The three black vehicles formed a wedge filling both lanes of the road and forcing vehicles off the road. The pickup formed the tip of the spear and the truck bed was packed with gunmen. Bolan hit the button on the sunroof. “Mole,” Bolan said. The federale didn’t need to be told twice. Nigris squeaked as LeCaesar shoved him to the floor of the Bronco and stepped on his neck to keep him there. The agent lowered his window and leaned out into the night with his submachine gun in hand. Bolan stood up in the sunroof. He unfolded his rifle’s stock and shouldered the weapon.

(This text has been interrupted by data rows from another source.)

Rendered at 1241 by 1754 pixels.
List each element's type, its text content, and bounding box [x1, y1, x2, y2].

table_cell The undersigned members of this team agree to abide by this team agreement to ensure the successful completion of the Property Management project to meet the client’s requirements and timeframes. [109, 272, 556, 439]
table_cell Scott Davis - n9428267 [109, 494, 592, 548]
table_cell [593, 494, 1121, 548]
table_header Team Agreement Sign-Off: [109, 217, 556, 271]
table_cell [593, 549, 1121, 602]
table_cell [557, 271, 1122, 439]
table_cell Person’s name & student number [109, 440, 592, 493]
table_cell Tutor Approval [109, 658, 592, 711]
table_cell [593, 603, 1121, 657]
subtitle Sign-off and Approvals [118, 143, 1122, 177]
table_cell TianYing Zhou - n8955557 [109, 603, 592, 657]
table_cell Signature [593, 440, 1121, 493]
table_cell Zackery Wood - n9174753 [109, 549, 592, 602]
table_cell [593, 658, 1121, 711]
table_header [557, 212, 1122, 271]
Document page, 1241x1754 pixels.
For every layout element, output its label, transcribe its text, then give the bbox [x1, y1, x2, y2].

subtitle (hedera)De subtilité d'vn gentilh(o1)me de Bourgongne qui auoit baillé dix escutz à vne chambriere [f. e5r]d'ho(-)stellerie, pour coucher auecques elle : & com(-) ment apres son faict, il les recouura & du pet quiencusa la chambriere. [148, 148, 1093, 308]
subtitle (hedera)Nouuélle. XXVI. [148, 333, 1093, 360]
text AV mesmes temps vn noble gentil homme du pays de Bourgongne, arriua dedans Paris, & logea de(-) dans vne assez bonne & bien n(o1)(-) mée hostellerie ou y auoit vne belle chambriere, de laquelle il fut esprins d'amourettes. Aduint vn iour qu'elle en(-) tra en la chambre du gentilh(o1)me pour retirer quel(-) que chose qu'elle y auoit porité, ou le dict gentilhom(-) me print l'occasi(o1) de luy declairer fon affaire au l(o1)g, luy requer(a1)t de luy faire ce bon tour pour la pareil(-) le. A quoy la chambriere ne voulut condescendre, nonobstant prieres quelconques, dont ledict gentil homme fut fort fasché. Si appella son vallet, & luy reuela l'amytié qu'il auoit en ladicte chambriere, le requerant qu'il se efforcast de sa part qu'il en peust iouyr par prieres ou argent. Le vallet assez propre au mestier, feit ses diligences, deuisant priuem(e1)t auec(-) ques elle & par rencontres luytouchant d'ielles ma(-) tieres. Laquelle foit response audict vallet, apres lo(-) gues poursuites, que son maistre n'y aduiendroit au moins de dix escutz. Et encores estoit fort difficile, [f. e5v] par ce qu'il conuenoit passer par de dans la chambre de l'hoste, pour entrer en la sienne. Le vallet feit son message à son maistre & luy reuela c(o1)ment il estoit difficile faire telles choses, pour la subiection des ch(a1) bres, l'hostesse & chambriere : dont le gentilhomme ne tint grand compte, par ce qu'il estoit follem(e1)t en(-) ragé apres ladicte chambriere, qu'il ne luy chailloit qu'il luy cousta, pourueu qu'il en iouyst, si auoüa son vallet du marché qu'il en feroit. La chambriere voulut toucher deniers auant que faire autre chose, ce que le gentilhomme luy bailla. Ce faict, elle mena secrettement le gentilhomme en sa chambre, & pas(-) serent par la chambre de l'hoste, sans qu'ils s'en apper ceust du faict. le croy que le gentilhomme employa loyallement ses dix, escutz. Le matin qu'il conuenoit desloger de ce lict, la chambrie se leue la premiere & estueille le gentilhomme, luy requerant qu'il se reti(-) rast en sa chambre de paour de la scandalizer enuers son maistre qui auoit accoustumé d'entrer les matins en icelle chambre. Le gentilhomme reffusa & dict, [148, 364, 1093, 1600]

His eyes flared as a man in the back of the pickup leveled a green metal tube about a meter and a half long and sighted at Vector 3.

“Vector 3!” Bolan shouted into his com. “Rocket! Rocket! Rocket!”

Vector 3 went up on two wheels as the DEA driver cranked the wheel in desperate evasive action. LeCaesar’s weapon chattered into life and sparks walked across the pickup’s hood. Bolan flipped up his grenade launcher sight and took a second to aim. The weapon slammed against his shoulder as the grenade launcher belched 40 mm fire. The antiarmor round punched dead on into the pickup’s gleaming grillwork. The windows blasted out as the shaped-charge warhead turned a significant section of the V-8 engine into molten metal and superheated gas that filled the cab with fire. The men in the truck bed screamed as the truck lifted up off its chassis and came down without front wheels. The truck flipped and men were smeared onto the road like insects. The SUV drivers floored it to escape the burning, tumbling hulk.

LeCaesar roared into the night as if he was at a Club Tijuana home game. “Goal! Goal! Goooal!” He punctuated each outburst of pleasure with a burst from his weapon. “C’mon, cabrons!”

Bolan put his sights on the closest SUV and burned half his mag into the grille. Steam blasted out from beneath the hood. Bolan raised his aim and put the other half into the driver’s side windshield. The SUV instantly veered hard left and plowed into the brown adobe wall of a brothel. The wall cracked. The SUV crumpled like an accordion, spewing glass and bits of body panel like shrapnel.

Bolan slapped in a fresh mag. The remaining SUV suddenly found that Vector 3 had three windows open and outraged DEA Fast Reaction men pumping rounds into them from their assault rifles. LeCaesar grinned up at Bolan. “Cartel pussies, they—”

Both men lurched in the window frames as Agent Smiley hit the gas. She shouted back at them. “Down! Down! Down!”